> _What you have to do_
Could you rewrite everything from the first of the items down through the line with "class: Agaricomycetes", swapping "common name" for "vernacular name" and leaving all else unchanged?
-- begin Listed records --
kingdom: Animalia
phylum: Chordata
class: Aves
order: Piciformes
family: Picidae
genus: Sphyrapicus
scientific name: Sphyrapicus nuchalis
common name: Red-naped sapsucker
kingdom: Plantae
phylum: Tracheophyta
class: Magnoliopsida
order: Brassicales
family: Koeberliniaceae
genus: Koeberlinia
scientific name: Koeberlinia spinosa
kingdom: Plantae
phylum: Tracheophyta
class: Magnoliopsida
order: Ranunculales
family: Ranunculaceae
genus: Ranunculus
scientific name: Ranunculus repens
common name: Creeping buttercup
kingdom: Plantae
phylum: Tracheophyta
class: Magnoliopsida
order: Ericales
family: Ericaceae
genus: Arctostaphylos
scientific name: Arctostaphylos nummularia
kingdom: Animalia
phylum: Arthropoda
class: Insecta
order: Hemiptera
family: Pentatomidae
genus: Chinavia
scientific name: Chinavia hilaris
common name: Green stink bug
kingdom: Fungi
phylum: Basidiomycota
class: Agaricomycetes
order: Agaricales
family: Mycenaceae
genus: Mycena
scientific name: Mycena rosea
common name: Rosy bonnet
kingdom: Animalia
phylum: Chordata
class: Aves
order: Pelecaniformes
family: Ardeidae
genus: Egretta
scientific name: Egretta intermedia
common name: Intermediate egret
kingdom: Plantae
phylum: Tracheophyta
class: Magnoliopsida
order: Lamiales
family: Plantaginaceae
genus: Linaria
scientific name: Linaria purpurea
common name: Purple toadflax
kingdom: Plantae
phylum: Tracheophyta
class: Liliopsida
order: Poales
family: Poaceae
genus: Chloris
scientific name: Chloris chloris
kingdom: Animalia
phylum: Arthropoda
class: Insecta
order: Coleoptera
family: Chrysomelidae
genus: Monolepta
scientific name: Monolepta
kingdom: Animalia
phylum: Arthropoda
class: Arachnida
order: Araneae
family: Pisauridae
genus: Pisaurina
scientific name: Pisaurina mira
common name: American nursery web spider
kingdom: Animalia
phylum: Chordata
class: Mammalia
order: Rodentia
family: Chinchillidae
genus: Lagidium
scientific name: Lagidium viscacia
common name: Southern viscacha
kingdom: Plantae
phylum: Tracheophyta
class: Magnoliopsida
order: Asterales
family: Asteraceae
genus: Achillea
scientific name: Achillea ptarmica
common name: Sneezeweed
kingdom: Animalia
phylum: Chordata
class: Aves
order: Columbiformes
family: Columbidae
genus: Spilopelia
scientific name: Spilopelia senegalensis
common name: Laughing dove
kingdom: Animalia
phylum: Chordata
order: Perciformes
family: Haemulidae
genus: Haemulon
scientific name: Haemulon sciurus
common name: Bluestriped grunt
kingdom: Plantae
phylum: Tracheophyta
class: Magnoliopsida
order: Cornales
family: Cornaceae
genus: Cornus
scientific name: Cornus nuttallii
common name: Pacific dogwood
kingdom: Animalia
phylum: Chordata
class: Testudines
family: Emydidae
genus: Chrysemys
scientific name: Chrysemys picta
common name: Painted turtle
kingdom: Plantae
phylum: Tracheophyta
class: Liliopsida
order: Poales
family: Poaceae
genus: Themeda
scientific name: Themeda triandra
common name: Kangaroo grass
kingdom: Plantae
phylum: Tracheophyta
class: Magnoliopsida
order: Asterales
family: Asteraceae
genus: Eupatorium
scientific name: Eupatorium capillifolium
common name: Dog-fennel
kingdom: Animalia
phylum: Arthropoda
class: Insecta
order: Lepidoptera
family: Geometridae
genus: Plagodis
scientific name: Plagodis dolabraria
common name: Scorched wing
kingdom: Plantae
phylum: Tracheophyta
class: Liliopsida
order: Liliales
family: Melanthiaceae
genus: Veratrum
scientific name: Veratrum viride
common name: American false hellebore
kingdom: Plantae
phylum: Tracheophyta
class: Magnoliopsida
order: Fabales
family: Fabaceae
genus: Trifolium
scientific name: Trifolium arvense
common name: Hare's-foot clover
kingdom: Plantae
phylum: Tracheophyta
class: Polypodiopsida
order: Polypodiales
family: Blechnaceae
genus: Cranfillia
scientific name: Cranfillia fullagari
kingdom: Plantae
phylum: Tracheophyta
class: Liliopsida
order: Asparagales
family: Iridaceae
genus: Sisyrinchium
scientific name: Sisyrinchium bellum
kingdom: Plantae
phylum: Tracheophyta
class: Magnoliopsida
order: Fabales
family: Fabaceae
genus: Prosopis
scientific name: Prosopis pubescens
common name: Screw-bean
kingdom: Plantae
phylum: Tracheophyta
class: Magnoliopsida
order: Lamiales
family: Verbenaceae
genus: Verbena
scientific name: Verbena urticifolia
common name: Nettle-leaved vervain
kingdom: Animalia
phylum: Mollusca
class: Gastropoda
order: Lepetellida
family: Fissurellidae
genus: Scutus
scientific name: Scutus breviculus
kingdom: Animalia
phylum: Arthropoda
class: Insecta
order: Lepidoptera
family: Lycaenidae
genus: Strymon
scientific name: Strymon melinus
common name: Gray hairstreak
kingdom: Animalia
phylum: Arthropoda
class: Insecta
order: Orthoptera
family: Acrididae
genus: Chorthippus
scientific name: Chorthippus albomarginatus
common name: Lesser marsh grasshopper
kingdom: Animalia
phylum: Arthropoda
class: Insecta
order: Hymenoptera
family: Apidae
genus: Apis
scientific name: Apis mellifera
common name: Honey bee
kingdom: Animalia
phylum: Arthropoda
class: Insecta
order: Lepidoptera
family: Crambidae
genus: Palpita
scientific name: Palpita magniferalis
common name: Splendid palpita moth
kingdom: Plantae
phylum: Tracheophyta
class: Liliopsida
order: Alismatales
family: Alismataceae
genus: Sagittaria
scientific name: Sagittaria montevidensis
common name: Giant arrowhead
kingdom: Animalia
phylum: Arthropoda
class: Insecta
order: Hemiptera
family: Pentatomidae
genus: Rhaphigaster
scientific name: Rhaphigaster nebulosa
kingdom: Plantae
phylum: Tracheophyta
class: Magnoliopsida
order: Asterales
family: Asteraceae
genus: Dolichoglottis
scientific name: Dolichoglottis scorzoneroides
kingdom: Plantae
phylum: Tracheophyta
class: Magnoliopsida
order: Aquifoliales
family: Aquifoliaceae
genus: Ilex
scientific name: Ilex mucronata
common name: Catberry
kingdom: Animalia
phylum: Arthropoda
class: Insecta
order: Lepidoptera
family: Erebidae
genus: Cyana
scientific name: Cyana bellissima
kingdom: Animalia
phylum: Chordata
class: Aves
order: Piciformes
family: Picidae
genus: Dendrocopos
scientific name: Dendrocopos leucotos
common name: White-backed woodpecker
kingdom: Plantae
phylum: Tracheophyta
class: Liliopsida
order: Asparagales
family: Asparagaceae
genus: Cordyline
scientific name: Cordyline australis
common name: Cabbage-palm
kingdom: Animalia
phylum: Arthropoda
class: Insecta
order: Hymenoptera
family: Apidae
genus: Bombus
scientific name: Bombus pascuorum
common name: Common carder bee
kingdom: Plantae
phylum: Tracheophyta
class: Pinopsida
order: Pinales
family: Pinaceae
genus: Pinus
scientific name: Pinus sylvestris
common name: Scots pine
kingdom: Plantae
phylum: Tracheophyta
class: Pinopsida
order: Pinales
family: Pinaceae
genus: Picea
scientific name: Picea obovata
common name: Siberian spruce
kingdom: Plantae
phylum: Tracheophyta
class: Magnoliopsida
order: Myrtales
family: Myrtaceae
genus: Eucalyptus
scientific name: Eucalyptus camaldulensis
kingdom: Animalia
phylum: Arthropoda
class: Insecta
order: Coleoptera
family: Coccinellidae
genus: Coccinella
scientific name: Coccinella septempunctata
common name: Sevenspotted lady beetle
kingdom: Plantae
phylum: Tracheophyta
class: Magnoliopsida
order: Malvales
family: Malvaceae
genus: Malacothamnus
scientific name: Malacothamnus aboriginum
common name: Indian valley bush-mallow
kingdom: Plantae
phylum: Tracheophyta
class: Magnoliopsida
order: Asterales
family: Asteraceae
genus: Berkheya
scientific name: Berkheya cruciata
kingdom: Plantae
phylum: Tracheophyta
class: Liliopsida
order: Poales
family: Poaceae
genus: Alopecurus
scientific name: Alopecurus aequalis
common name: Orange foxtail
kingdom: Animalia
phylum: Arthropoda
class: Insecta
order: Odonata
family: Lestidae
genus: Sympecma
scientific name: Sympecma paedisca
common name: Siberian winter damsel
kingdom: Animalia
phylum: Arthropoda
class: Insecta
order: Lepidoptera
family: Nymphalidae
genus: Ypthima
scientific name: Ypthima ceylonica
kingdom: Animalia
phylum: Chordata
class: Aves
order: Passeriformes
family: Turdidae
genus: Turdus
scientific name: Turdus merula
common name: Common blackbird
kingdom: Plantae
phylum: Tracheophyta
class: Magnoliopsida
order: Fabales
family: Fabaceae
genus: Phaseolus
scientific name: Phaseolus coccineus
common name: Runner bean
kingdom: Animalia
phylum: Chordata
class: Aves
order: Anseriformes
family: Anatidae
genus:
-- end Listed records --
> _Result of the exercise_
kingdom: Animalia
phylum: Chordata
class: Aves
order: Piciformes
family: Picidae
genus: Sphyrapicus
scientific name: Sphyrapicus nuchalis
vernacular name: Red-naped sapsucker
kingdom: Plantae
phylum: Tracheophyta
class: Magnoliopsida
order: Brassicales
family: Koeberliniaceae
genus: Koeberlinia
scientific name: Koeberlinia spinosa
kingdom: Plantae
phylum: Tracheophyta
class: Magnoliopsida
order: Ranunculales
family: Ranunculaceae
genus: Ranunculus
scientific name: Ranunculus repens
vernacular name: Creeping buttercup
kingdom: Plantae
phylum: Tracheophyta
class: Magnoliopsida
order: Ericales
family: Ericaceae
genus: Arctostaphylos
scientific name: Arctostaphylos nummularia
kingdom: Animalia
phylum: Arthropoda
class: Insecta
order: Hemiptera
family: Pentatomidae
genus: Chinavia
scientific name: Chinavia hilaris
vernacular name: Green stink bug
kingdom: Fungi
phylum: Basidiomycota
class: Agaricomycetes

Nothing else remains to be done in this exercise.